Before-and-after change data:
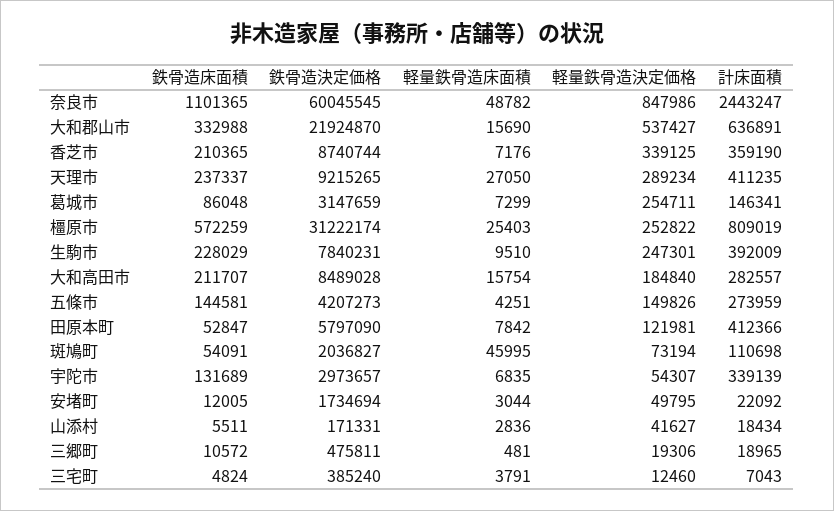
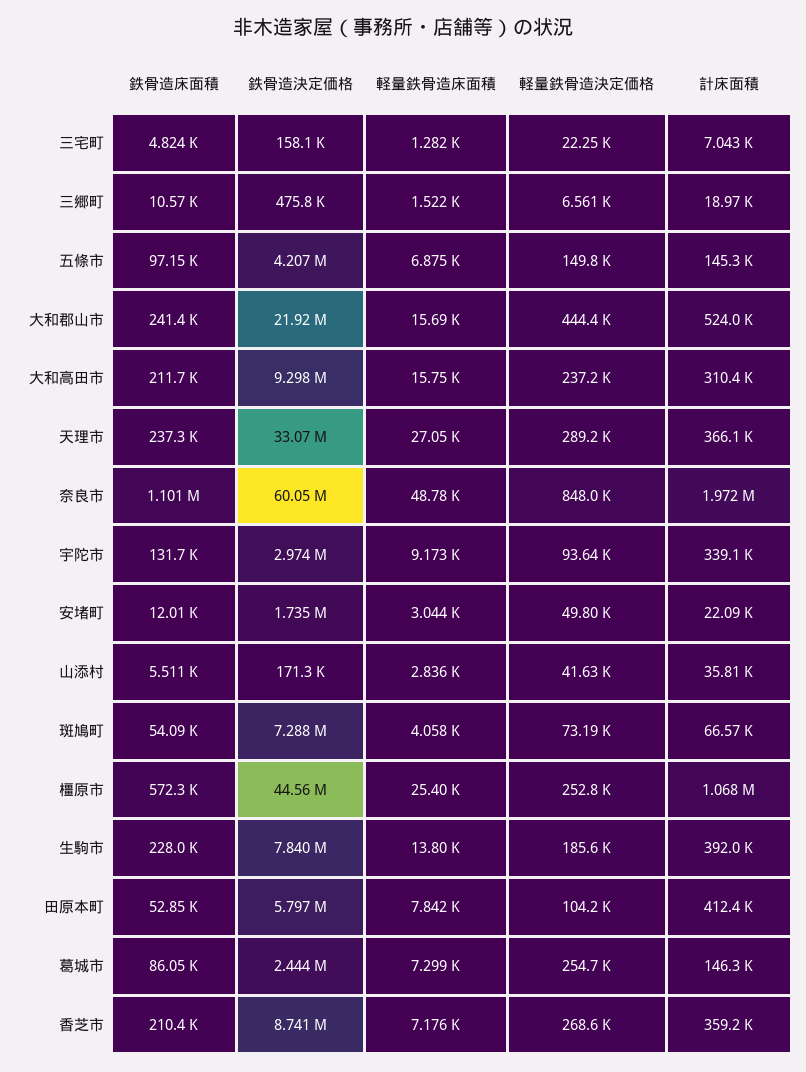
  {
    "鉄骨造床面積": {
      "奈良市": 1101365,
-     "大和郡山市": 332988,
+     "大和郡山市": 241400,
      "香芝市": 210365,
      "天理市": 237337,
      "葛城市": 86048,
      "橿原市": 572259,
      "生駒市": 228029,
      "大和高田市": 211707,
-     "五條市": 144581,
+     "五條市": 97150,
      "田原本町": 52847,
      "斑鳩町": 54091,
      "宇陀市": 131689,
      "安堵町": 12005,
      "山添村": 5511,
      "三郷町": 10572,
      "三宅町": 4824
    },
    "鉄骨造決定価格": {
      "奈良市": 60045545,
      "大和郡山市": 21924870,
      "香芝市": 8740744,
-     "天理市": 9215265,
+     "天理市": 33070000,
-     "葛城市": 3147659,
+     "葛城市": 2444000,
-     "橿原市": 31222174,
+     "橿原市": 44560000,
      "生駒市": 7840231,
-     "大和高田市": 8489028,
+     "大和高田市": 9298000,
      "五條市": 4207273,
      "田原本町": 5797090,
-     "斑鳩町": 2036827,
+     "斑鳩町": 7288000,
      "宇陀市": 2973657,
      "安堵町": 1734694,
      "山添村": 171331,
      "三郷町": 475811,
-     "三宅町": 385240
+     "三宅町": 158100
    },
    "軽量鉄骨造床面積": {
      "奈良市": 48782,
      "大和郡山市": 15690,
      "香芝市": 7176,
      "天理市": 27050,
      "葛城市": 7299,
      "橿原市": 25403,
-     "生駒市": 9510,
+     "生駒市": 13800,
      "大和高田市": 15754,
-     "五條市": 4251,
+     "五條市": 6875,
      "田原本町": 7842,
-     "斑鳩町": 45995,
+     "斑鳩町": 4058,
-     "宇陀市": 6835,
+     "宇陀市": 9173,
      "安堵町": 3044,
      "山添村": 2836,
-     "三郷町": 481,
+     "三郷町": 1522,
-     "三宅町": 3791
+     "三宅町": 1282
    },
    "軽量鉄骨造決定価格": {
      "奈良市": 847986,
-     "大和郡山市": 537427,
+     "大和郡山市": 444400,
-     "香芝市": 339125,
+     "香芝市": 268600,
      "天理市": 289234,
      "葛城市": 254711,
      "橿原市": 252822,
-     "生駒市": 247301,
+     "生駒市": 185600,
-     "大和高田市": 184840,
+     "大和高田市": 237200,
      "五條市": 149826,
-     "田原本町": 121981,
+     "田原本町": 104200,
      "斑鳩町": 73194,
-     "宇陀市": 54307,
+     "宇陀市": 93640,
      "安堵町": 49795,
      "山添村": 41627,
-     "三郷町": 19306,
+     "三郷町": 6561,
-     "三宅町": 12460
+     "三宅町": 22250
    },
    "計床面積": {
-     "奈良市": 2443247,
+     "奈良市": 1972000,
-     "大和郡山市": 636891,
+     "大和郡山市": 524000,
      "香芝市": 359190,
-     "天理市": 411235,
+     "天理市": 366100,
      "葛城市": 146341,
-     "橿原市": 809019,
+     "橿原市": 1068000,
      "生駒市": 392009,
-     "大和高田市": 282557,
+     "大和高田市": 310400,
-     "五條市": 273959,
+     "五條市": 145300,
      "田原本町": 412366,
-     "斑鳩町": 110698,
+     "斑鳩町": 66570,
      "宇陀市": 339139,
      "安堵町": 22092,
-     "山添村": 18434,
+     "山添村": 35810,
      "三郷町": 18965,
      "三宅町": 7043
    }
  }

● **TASK ITEM**
Repeat, exactly and in full, all records above, but include no pictures.

● **TASK SOLUTION**
  {
    "鉄骨造床面積": {
      "奈良市": 1101365,
-     "大和郡山市": 332988,
+     "大和郡山市": 241400,
      "香芝市": 210365,
      "天理市": 237337,
      "葛城市": 86048,
      "橿原市": 572259,
      "生駒市": 228029,
      "大和高田市": 211707,
-     "五條市": 144581,
+     "五條市": 97150,
      "田原本町": 52847,
      "斑鳩町": 54091,
      "宇陀市": 131689,
      "安堵町": 12005,
      "山添村": 5511,
      "三郷町": 10572,
      "三宅町": 4824
    },
    "鉄骨造決定価格": {
      "奈良市": 60045545,
      "大和郡山市": 21924870,
      "香芝市": 8740744,
-     "天理市": 9215265,
+     "天理市": 33070000,
-     "葛城市": 3147659,
+     "葛城市": 2444000,
-     "橿原市": 31222174,
+     "橿原市": 44560000,
      "生駒市": 7840231,
-     "大和高田市": 8489028,
+     "大和高田市": 9298000,
      "五條市": 4207273,
      "田原本町": 5797090,
-     "斑鳩町": 2036827,
+     "斑鳩町": 7288000,
      "宇陀市": 2973657,
      "安堵町": 1734694,
      "山添村": 171331,
      "三郷町": 475811,
-     "三宅町": 385240
+     "三宅町": 158100
    },
    "軽量鉄骨造床面積": {
      "奈良市": 48782,
      "大和郡山市": 15690,
      "香芝市": 7176,
      "天理市": 27050,
      "葛城市": 7299,
      "橿原市": 25403,
-     "生駒市": 9510,
+     "生駒市": 13800,
      "大和高田市": 15754,
-     "五條市": 4251,
+     "五條市": 6875,
      "田原本町": 7842,
-     "斑鳩町": 45995,
+     "斑鳩町": 4058,
-     "宇陀市": 6835,
+     "宇陀市": 9173,
      "安堵町": 3044,
      "山添村": 2836,
-     "三郷町": 481,
+     "三郷町": 1522,
-     "三宅町": 3791
+     "三宅町": 1282
    },
    "軽量鉄骨造決定価格": {
      "奈良市": 847986,
-     "大和郡山市": 537427,
+     "大和郡山市": 444400,
-     "香芝市": 339125,
+     "香芝市": 268600,
      "天理市": 289234,
      "葛城市": 254711,
      "橿原市": 252822,
-     "生駒市": 247301,
+     "生駒市": 185600,
-     "大和高田市": 184840,
+     "大和高田市": 237200,
      "五條市": 149826,
-     "田原本町": 121981,
+     "田原本町": 104200,
      "斑鳩町": 73194,
-     "宇陀市": 54307,
+     "宇陀市": 93640,
      "安堵町": 49795,
      "山添村": 41627,
-     "三郷町": 19306,
+     "三郷町": 6561,
-     "三宅町": 12460
+     "三宅町": 22250
    },
    "計床面積": {
-     "奈良市": 2443247,
+     "奈良市": 1972000,
-     "大和郡山市": 636891,
+     "大和郡山市": 524000,
      "香芝市": 359190,
-     "天理市": 411235,
+     "天理市": 366100,
      "葛城市": 146341,
-     "橿原市": 809019,
+     "橿原市": 1068000,
      "生駒市": 392009,
-     "大和高田市": 282557,
+     "大和高田市": 310400,
-     "五條市": 273959,
+     "五條市": 145300,
      "田原本町": 412366,
-     "斑鳩町": 110698,
+     "斑鳩町": 66570,
      "宇陀市": 339139,
      "安堵町": 22092,
-     "山添村": 18434,
+     "山添村": 35810,
      "三郷町": 18965,
      "三宅町": 7043
    }
  }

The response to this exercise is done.